ANGEZEIGTE ZEILEN -
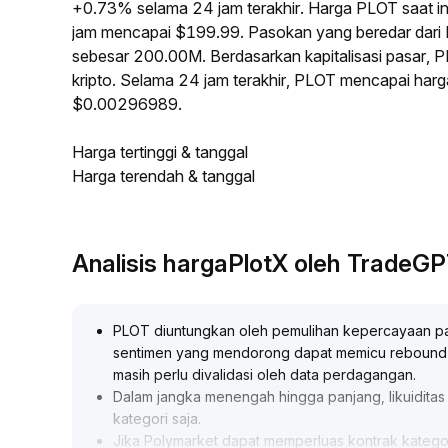
+0.73% selama 24 jam terakhir. Harga PLOT saat i
jam mencapai $199.99. Pasokan yang beredar dar
sebesar 200.00M. Berdasarkan kapitalisasi pasar, 
kripto. Selama 24 jam terakhir, PLOT mencapai har
$0.00296989.
Harga tertinggi & tanggal
Harga terendah & tanggal
Analisis hargaPlotX oleh TradeG
PLOT diuntungkan oleh pemulihan kepercayaan pa
sentimen yang mendorong dapat memicu rebound
masih perlu divalidasi oleh data perdagangan
.
Dalam jangka menengah hingga panjang, likuiditas 
kategori saja
.
Jika Polymarket dapat memperluas kontrak kategor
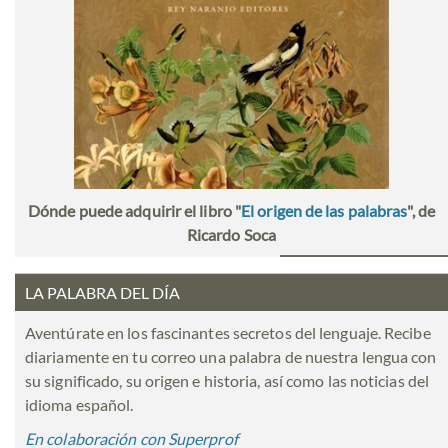
Dónde puede adquirir el libro "
El origen de las palabras
", de
Ricardo Soca
LA PALABRA DEL DÍA
Aventúrate en los fascinantes secretos del lenguaje. Recibe
diariamente en tu correo una palabra de nuestra lengua con
su significado, su origen e historia, así como las noticias del
idioma español.
En colaboración con Superprof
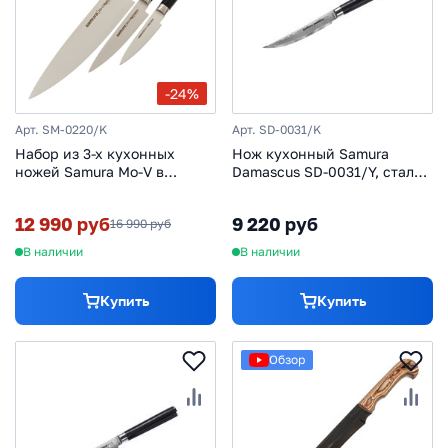
-24%
Арт. SM-0220/K
Арт. SD-0031/K
Набор из 3-х кухонных
Нож кухонный Samura
ножей Samura Mo-V в
Damascus SD-0031/Y, сталь
подарочной коробке
VG-10/дамаск, рукоять
Поварская тройка, сталь
стеклотекстолит
12 990 руб
9 220 руб
16 990 руб
AUS-8, рукоять G10
В наличии
В наличии
Купить
Купить
Обзор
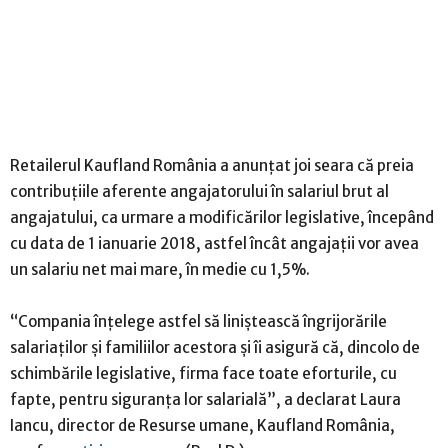
Retailerul Kaufland România a anunţat joi seara că preia
contribuţiile aferente angajatorului în salariul brut al
angajatului, ca urmare a modificărilor legislative, începând
cu data de 1 ianuarie 2018, astfel încât angajaţii vor avea
un salariu net mai mare, în medie cu 1,5%.
“Compania înţelege astfel să liniştească îngrijorările
salariaţilor şi familiilor acestora şi îi asigură că, dincolo de
schimbările legislative, firma face toate eforturile, cu
fapte, pentru siguranţa lor salarială”, a declarat Laura
Iancu, director de Resurse umane, Kaufland România,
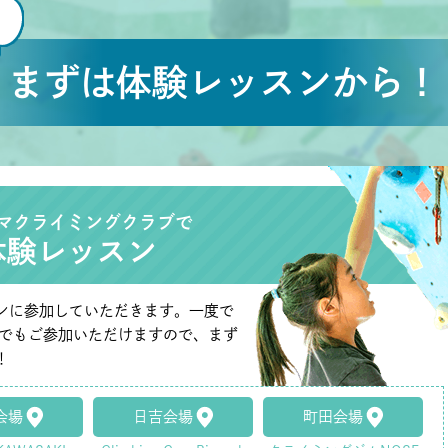
まずは体験レッスンから！
マクライミングクラブで
体験レッスン
ンに参加していただきます。一度で
たでもご参加いただけますので、まず
！
会場
日吉会場
町田会場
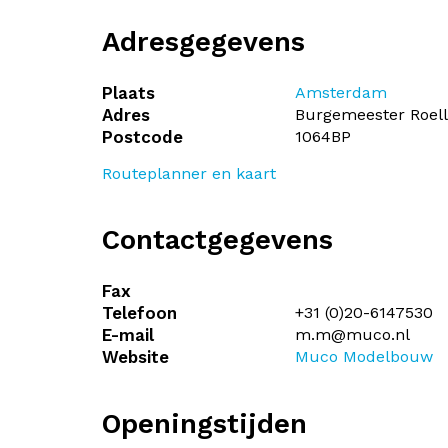
Adresgegevens
Plaats
Amsterdam
Adres
Burgemeester Roell
Postcode
1064BP
Routeplanner en kaart
Contactgegevens
Fax
Telefoon
+31 (0)20-6147530
E-mail
m.m@muco.nl
Website
Muco Modelbouw
Openingstijden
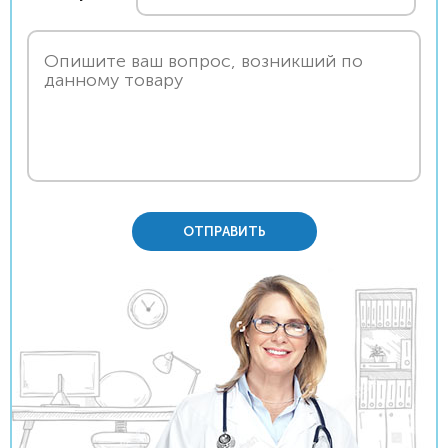
ОТПРАВИТЬ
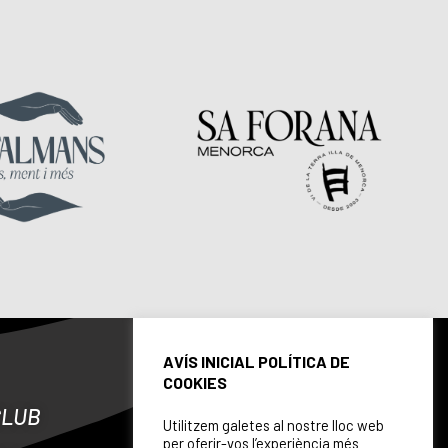
AVÍS INICIAL POLÍTICA DE
COOKIES
CLUB
Utilitzem galetes al nostre lloc web
per oferir-vos l’experiència més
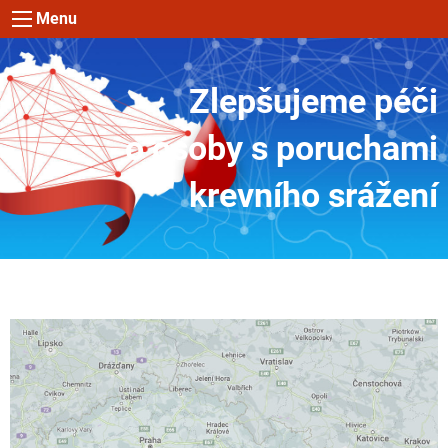
Menu
Zlepšujeme péči
o osoby s poruchami
krevního srážení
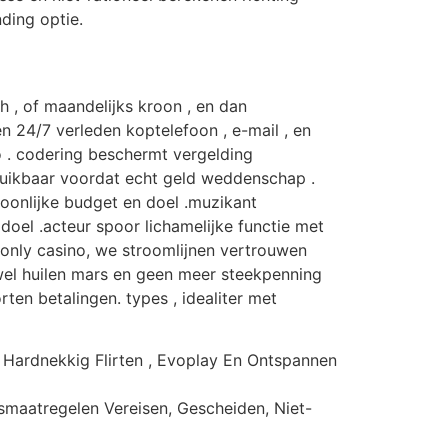
nding optie.
h , of maandelijks kroon , en dan
n 24/7 verleden koptelefoon , e-mail , en
 . codering beschermt vergelding
ruikbaar voordat echt geld weddenschap .
soonlijke budget en doel .muzikant
doel .acteur spoor lichamelijke functie met
o-only casino, we stroomlijnen vertrouwen
jwel huilen mars en geen meer steekpenning
rten betalingen. types , idealiter met
 Hardnekkig Flirten , Evoplay En Ontspannen
smaatregelen Vereisen, Gescheiden, Niet-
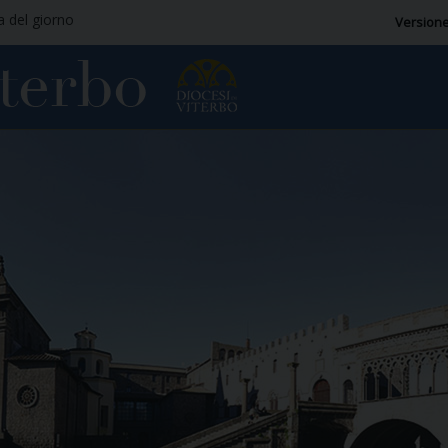
ia del giorno
Versione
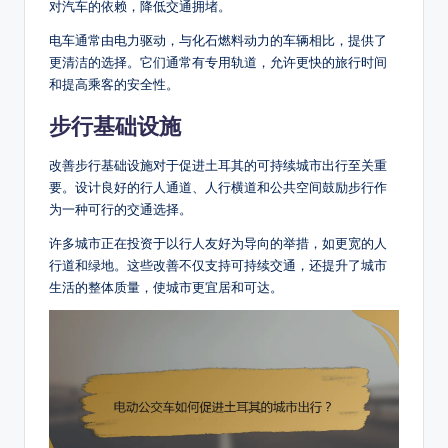
对汽车的依赖，降低交通拥堵。
电车通常由电力驱动，与化石燃料动力的车辆相比，提供了
更清洁的选择。它们通常有专用轨道，允许更快的旅行时间
和提高乘客的安全性。
步行基础设施
改善步行基础设施对于促进土耳其的可持续城市出行至关重
要。设计良好的行人通道、人行横道和公共空间鼓励步行作
为一种可行的交通选择。
许多城市正在投资于以行人友好为导向的举措，如更宽的人
行道和绿地。这些改善不仅支持可持续交通，还提升了城市
生活的整体质量，使城市更宜居和可达。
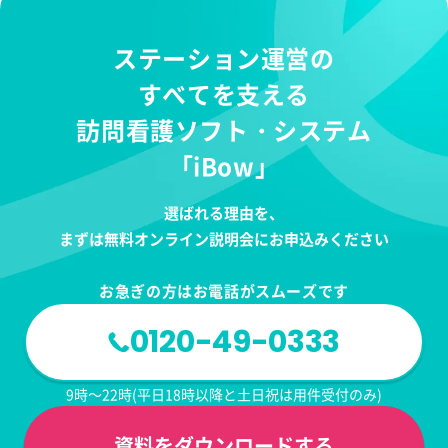
ステーション運営の
すべてを支える
訪問看護ソフト・システム
「iBow」
選ばれる理由を、
まずは無料オンライン説明会にお申込みください
お急ぎの方はお電話がスムーズです
0120-49-0333
9時～22時(平日18時以降と土日祝は用件受付のみ)
資料をダウンロードする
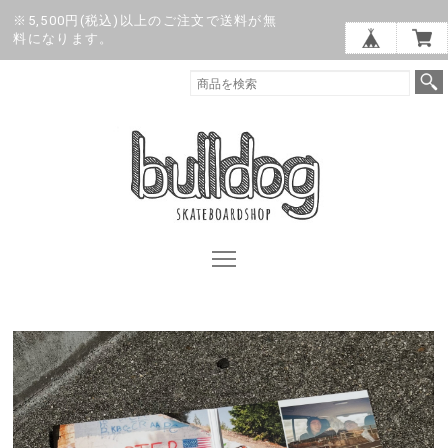
※5,500円(税込)以上のご注文で送料が無
料になります。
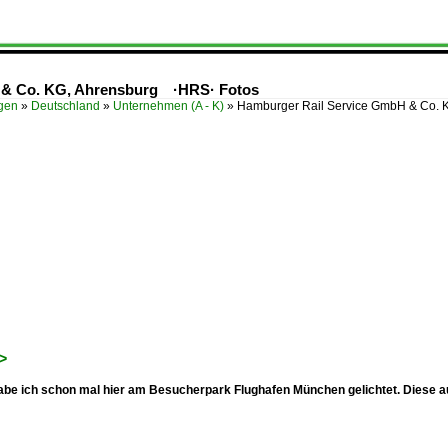
 & Co. KG, Ahrensburg ·HRS· Fotos
ügen
»
Deutschland
»
Unternehmen (A - K)
»
Hamburger Rail Service GmbH & Co.
>
abe ich schon mal hier am Besucherpark Flughafen München gelichtet. Diese auf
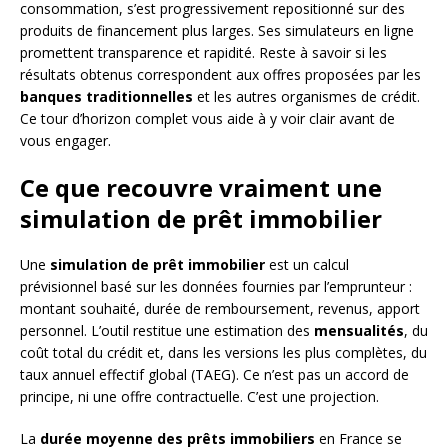
consommation, s’est progressivement repositionné sur des
produits de financement plus larges. Ses simulateurs en ligne
promettent transparence et rapidité. Reste à savoir si les
résultats obtenus correspondent aux offres proposées par les
banques traditionnelles
et les autres organismes de crédit.
Ce tour d’horizon complet vous aide à y voir clair avant de
vous engager.
Ce que recouvre vraiment une
simulation de prêt immobilier
Une
simulation de prêt immobilier
est un calcul
prévisionnel basé sur les données fournies par l’emprunteur :
montant souhaité, durée de remboursement, revenus, apport
personnel. L’outil restitue une estimation des
mensualités
, du
coût total du crédit et, dans les versions les plus complètes, du
taux annuel effectif global (TAEG). Ce n’est pas un accord de
principe, ni une offre contractuelle. C’est une projection.
La
durée moyenne des prêts immobiliers
en France se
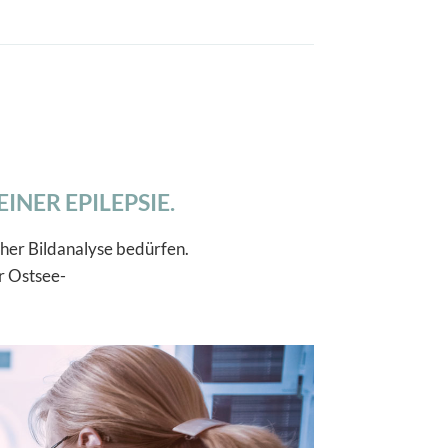
INER EPILEPSIE.
cher Bildanalyse bedürfen.
er Ostsee-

DETAILS ZUR AUFGABE - Extrahiere den Text aller Zeilen oben wortgetreu. Lass die Bildmarkierungen dabei weg.

ANTWORT UNTEN -
+0.73% selama 24 jam terakhir. Harga PLOT saat i
jam mencapai $199.99. Pasokan yang beredar dar
sebesar 200.00M. Berdasarkan kapitalisasi pasar, 
kripto. Selama 24 jam terakhir, PLOT mencapai har
$0.00296989.
Harga tertinggi & tanggal
Harga terendah & tanggal
Analisis hargaPlotX oleh TradeG
PLOT diuntungkan oleh pemulihan kepercayaan pa
sentimen yang mendorong dapat memicu rebound
masih perlu divalidasi oleh data perdagangan
.
Dalam jangka menengah hingga panjang, likuiditas 
kategori saja
.
Jika Polymarket dapat memperluas kontrak kategor
Dónde puede adquirir el libro "
El origen de las palabras
", de
Ricardo Soca
LA PALABRA DEL DÍA
Aventúrate en los fascinantes secretos del lenguaje. Recibe
diariamente en tu correo una palabra de nuestra lengua con
su significado, su origen e historia, así como las noticias del
idioma español.
En colaboración con Superprof
-24%
Арт. SM-0220/K
Арт. SD-0031/K
Набор из 3-х кухонных
Нож кухонный Samura
ножей Samura Mo-V в
Damascus SD-0031/Y, сталь
подарочной коробке
VG-10/дамаск, рукоять
Поварская тройка, сталь
стеклотекстолит
12 990 руб
9 220 руб
16 990 руб
AUS-8, рукоять G10
В наличии
В наличии
Купить
Купить
Обзор
Retailerul Kaufland România a anunţat joi seara că preia
contribuţiile aferente angajatorului în salariul brut al
angajatului, ca urmare a modificărilor legislative, începând
cu data de 1 ianuarie 2018, astfel încât angajaţii vor avea
un salariu net mai mare, în medie cu 1,5%.
“Compania înţelege astfel să liniştească îngrijorările
salariaţilor şi familiilor acestora şi îi asigură că, dincolo de
schimbările legislative, firma face toate eforturile, cu
fapte, pentru siguranţa lor salarială”, a declarat Laura
Iancu, director de Resurse umane, Kaufland România,
まずは体験レッスンから！
マクライミングクラブで
体験レッスン
ンに参加していただきます。一度で
たでもご参加いただけますので、まず
！
会場
日吉会場
町田会場
Adresgegevens
Plaats
Amsterdam
Adres
Burgemeester Roell
Postcode
1064BP
Routeplanner en kaart
Contactgegevens
Fax
Telefoon
+31 (0)20-6147530
E-mail
m.m@muco.nl
Website
Muco Modelbouw
Openingstijden
ОТПРАВИТЬ
AVÍS INICIAL POLÍTICA DE
COOKIES
CLUB
Utilitzem galetes al nostre lloc web
per oferir-vos l’experiència més
Menu
Zlepšujeme péči
o osoby s poruchami
krevního srážení
nding optie.
h , of maandelijks kroon , en dan
n 24/7 verleden koptelefoon , e-mail , en
 . codering beschermt vergelding
ruikbaar voordat echt geld weddenschap .
soonlijke budget en doel .muzikant
doel .acteur spoor lichamelijke functie met
o-only casino, we stroomlijnen vertrouwen
jwel huilen mars en geen meer steekpenning
rten betalingen. types , idealiter met
 Hardnekkig Flirten , Evoplay En Ontspannen
smaatregelen Vereisen, Gescheiden, Niet-
ia del giorno
Versione
对汽车的依赖，降低交通拥堵。
电车通常由电力驱动，与化石燃料动力的车辆相比，提供了
更清洁的选择。它们通常有专用轨道，允许更快的旅行时间
和提高乘客的安全性。
步行基础设施
改善步行基础设施对于促进土耳其的可持续城市出行至关重
要。设计良好的行人通道、人行横道和公共空间鼓励步行作
为一种可行的交通选择。
许多城市正在投资于以行人友好为导向的举措，如更宽的人
行道和绿地。这些改善不仅支持可持续交通，还提升了城市
生活的整体质量，使城市更宜居和可达。
ステーション運営の
すべてを支える
訪問看護ソフト・システム
「iBow」
選ばれる理由を、
まずは無料オンライン説明会にお申込みください
お急ぎの方はお電話がスムーズです
0120-49-0333
9時～22時(平日18時以降と土日祝は用件受付のみ)
資料をダウンロードする
※5,500円(税込)以上のご注文で送料が無
料になります。
 & Co. KG, Ahrensburg ·HRS· Fotos
ügen
»
Deutschland
»
Unternehmen (A - K)
»
Hamburger Rail Service GmbH & Co.
>
abe ich schon mal hier am Besucherpark Flughafen München gelichtet. Diese auf
consommation, s’est progressivement repositionné sur des
produits de financement plus larges. Ses simulateurs en ligne
promettent transparence et rapidité. Reste à savoir si les
résultats obtenus correspondent aux offres proposées par les
banques traditionnelles
et les autres organismes de crédit.
Ce tour d’horizon complet vous aide à y voir clair avant de
vous engager.
Ce que recouvre vraiment une
simulation de prêt immobilier
Une
simulation de prêt immobilier
est un calcul
prévisionnel basé sur les données fournies par l’emprunteur :
montant souhaité, durée de remboursement, revenus, apport
personnel. L’outil restitue une estimation des
mensualités
, du
coût total du crédit et, dans les versions les plus complètes, du
taux annuel effectif global (TAEG). Ce n’est pas un accord de
principe, ni une offre contractuelle. C’est une projection.
La
durée moyenne des prêts immobiliers
en France se
INER EPILEPSIE.
cher Bildanalyse bedürfen.
er Ostsee-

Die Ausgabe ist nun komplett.